(Given data)

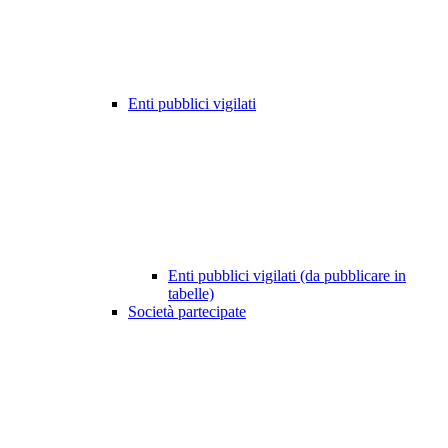
Enti pubblici vigilati
Enti pubblici vigilati (da pubblicare in
tabelle)
Società partecipate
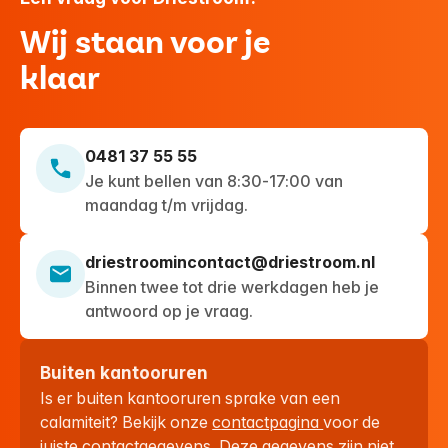
Wij staan voor je
klaar
0481 37 55 55
Je kunt bellen van 8:30-17:00 van
maandag t/m vrijdag.
driestroomincontact@driestroom.nl
Binnen twee tot drie werkdagen heb je
antwoord op je vraag.
Buiten kantooruren
Is er buiten kantooruren sprake van een
calamiteit? Bekijk onze
contactpagina
voor de
juiste contactgegevens. Deze gegevens zijn niet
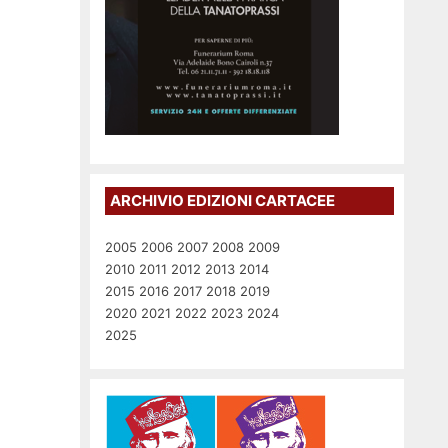
ARCHIVIO EDIZIONI CARTACEE
2005
2006
2007
2008
2009
2010
2011
2012
2013
2014
2015
2016
2017
2018
2019
2020
2021
2022
2023
2024
2025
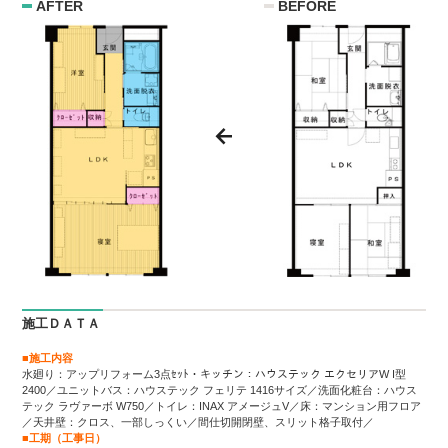
AFTER
BEFORE
施工ＤＡＴＡ
■施工内容
水廻り：アップリフォーム3点ｾｯﾄ・キッチン：ハウステック エクセリアW I型
2400／ユニットバス：ハウステック フェリテ 1416サイズ／洗面化粧台：ハウス
テック ラヴァーボ W750／トイレ：INAX アメージュV／床：マンション用フロア
／天井壁：クロス、一部しっくい／間仕切開閉壁、スリット格子取付／
■工期（工事日）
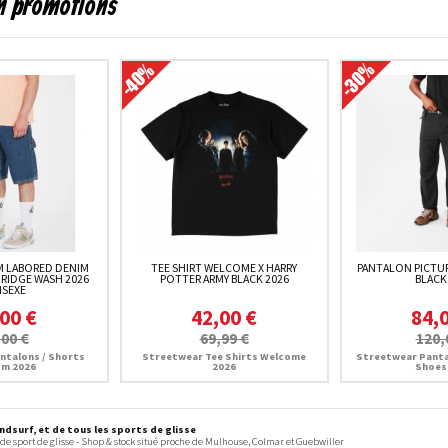
en promotions
 LABORED DENIM
TEE SHIRT WELCOME X HARRY
PANTALON PICTU
 RIDGE WASH 2026
POTTER ARMY BLACK 2026
BLACK
ISEXE
00 €
42,00 €
84,
,00 €
69,99 €
120,
ntalons / Shorts
Streetwear Tee Shirts Welcome
Streetwear Panta
om 2026
2026
Shoes
dsurf, et de tous les sports de glisse
 de sport de glisse - Shop & stock situé proche de Mulhouse, Colmar et Guebwiller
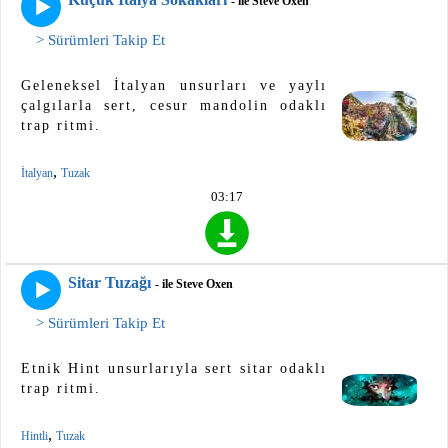
- ile Steve Oxen
> Sürümleri Takip Et
Geleneksel İtalyan unsurları ve yaylı
çalgılarla sert, cesur mandolin odaklı
trap ritmi.
,
İtalyan
Tuzak
03:17
Sitar Tuzağı
- ile Steve Oxen
> Sürümleri Takip Et
Etnik Hint unsurlarıyla sert sitar odaklı
trap ritmi.
,
Hintli
Tuzak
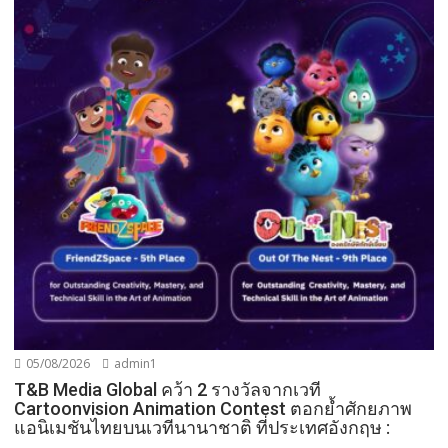
05/08/2026
admin1
T&B Media Global คว้า 2 รางวัลจากเวที
Cartoonvision Animation Contest ตอกย้ำศักยภาพ
แอนิเมชันไทยบนเวทีนานาชาติ ที่ประเทศอังกฤษ :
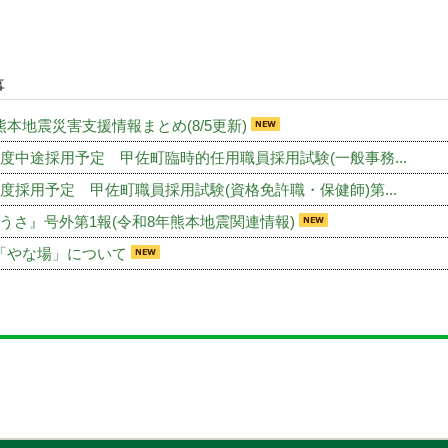
事
熊本地震災害支援情報まとめ(8/5更新)
年度中途採用予定 甲佐町臨時的任用職員採用試験(一般事務...
年度採用予定 甲佐町職員採用試験(資格免許職・保健師)第...
うさ』号外第1報(令和8年熊本地震関連情報)
「やな場」について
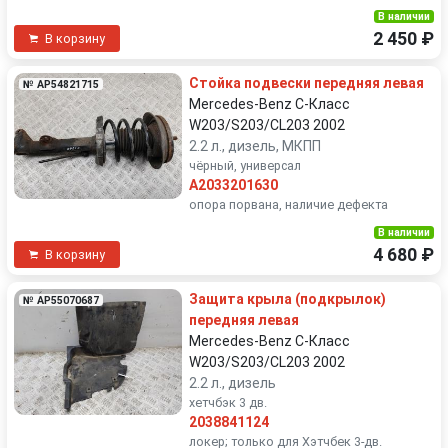
В наличии
2 450 ₽
В корзину
Стойка подвески передняя левая
№ AP54821715
Mercedes-Benz C-Класс
W203/S203/CL203 2002
2.2 л., дизель, МКПП
чёрный, универсал
A2033201630
опора порвана, наличие дефекта
В наличии
4 680 ₽
В корзину
Защита крыла (подкрылок)
№ AP55070687
передняя левая
Mercedes-Benz C-Класс
W203/S203/CL203 2002
2.2 л., дизель
хетчбэк 3 дв.
2038841124
локер; только для Хэтчбек 3-дв.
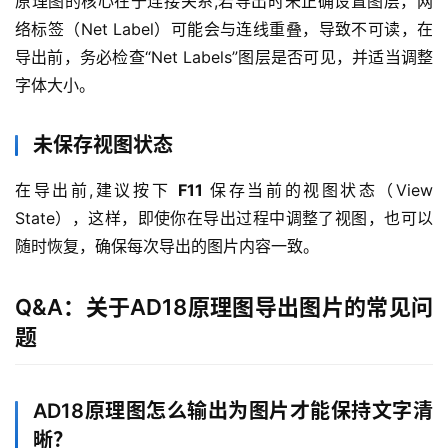
原理图的核心在于连接关系,若导出时未正确设置图层，网
络标签（Net Label）可能会与连线重叠，导致不可读，在
导出前，务必检查“Net Labels”图层是否可见，并适当调整
字体大小。
未保存视图状态
在导出前,建议按下 
F11
 保存当前的视图状态（View 
State），这样，即使你在导出过程中调整了视图，也可以
随时恢复，确保每次导出的图片内容一致。
Q&A：关于AD18原理图导出图片的常见问
题
AD18原理图怎么输出为图片才能保持文字清
晰？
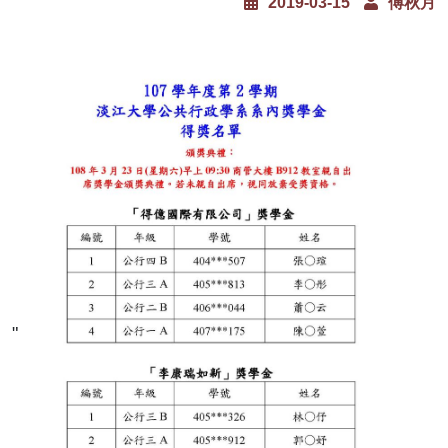
2019-03-15
傅秋月
"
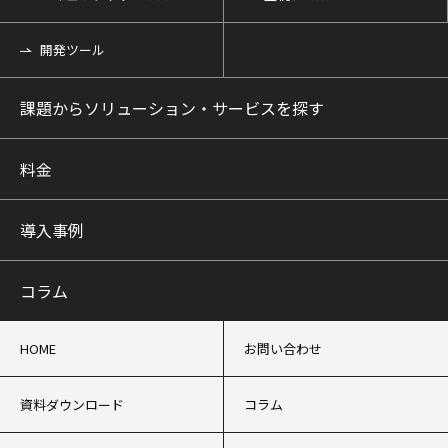
開発ツール
課題からソリューション・サービスを探す
料金
導入事例
コラム
HOME
お問い合わせ
資料ダウンロード
コラム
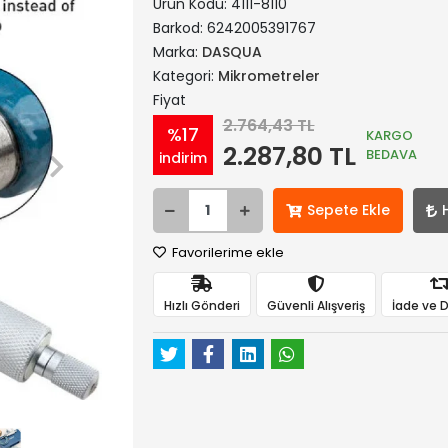
Ürün Kodu:
4111-8110
Barkod:
6242005391767
Marka:
DASQUA
Kategori:
Mikrometreler
Fiyat
2.764,43 TL
%17
KARGO
2.287,80 TL
BEDAVA
indirim
Sepete Ekle
Favorilerime ekle
Hızlı Gönderi
Güvenli Alışveriş
İade ve 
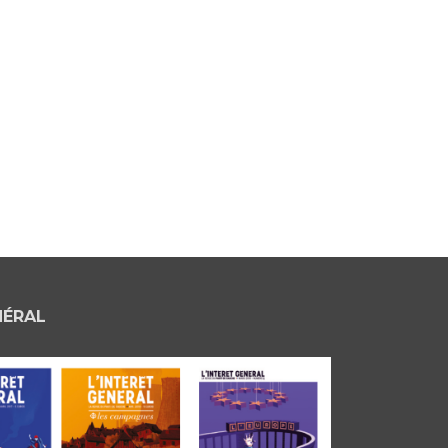
NÉRAL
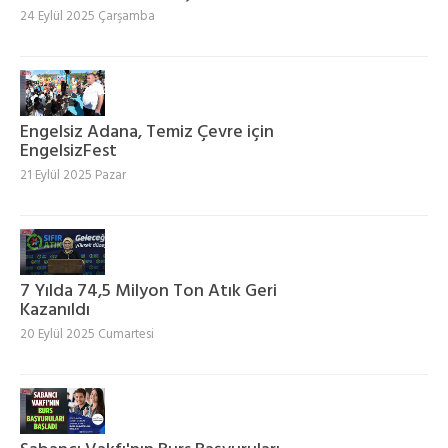
24 Eylül 2025 Çarşamba
Engelsiz Adana, Temiz Çevre için
EngelsizFest
21 Eylül 2025 Pazar
7 Yılda 74,5 Milyon Ton Atık Geri
Kazanıldı
20 Eylül 2025 Cumartesi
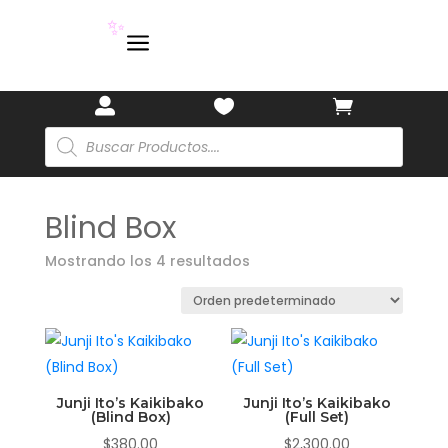
a
✨



Búsqueda
de
productos
Blind Box
Mostrando los 4 resultados
Junji Ito’s Kaikibako
Junji Ito’s Kaikibako
(Blind Box)
(Full Set)
$
380.00
$
2,300.00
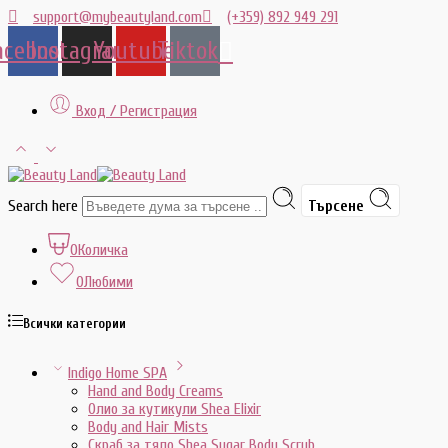
support@mybeautyland.com
(+359) 892 949 291
acebook
Instagram
Youtube
Tiktok
Вход / Регистрация
Search here
Търсене
0
Количка
0
Любими
Всички категории
Indigo Home SPA
Hand and Body Creams
Олио за кутикули Shea Elixir
Body and Hair Mists
Скраб за тяло Shea Sugar Body Scrub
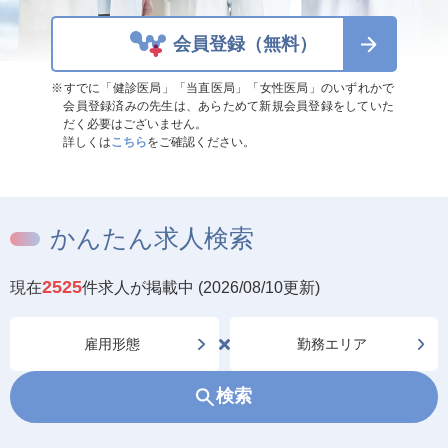
会員登録（無料）
※すでに「健診医局」「当直医局」「女性医局」のいずれかで
会員登録済みの先生は、あらためて新規会員登録をしていた
だく必要はございません。
詳しくは
こちら
をご確認ください。
かんたん求人検索
2525
現在
件求人が掲載中 (2026/08/10更新)
検索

(End Given data)

Problem statement: Rewrite everything from the line containing "24 Eylül 2025 Çarşamba" down to the line containing "20 Eylül 2025 Cumartesi", with "Temiz Çevre" replaced by "Yeşil Çevre" and all else unchanged.

Output of the task:
24 Eylül 2025 Çarşamba
Engelsiz Adana, Yeşil Çevre için
EngelsizFest
21 Eylül 2025 Pazar
7 Yılda 74,5 Milyon Ton Atık Geri
Kazanıldı
20 Eylül 2025 Cumartesi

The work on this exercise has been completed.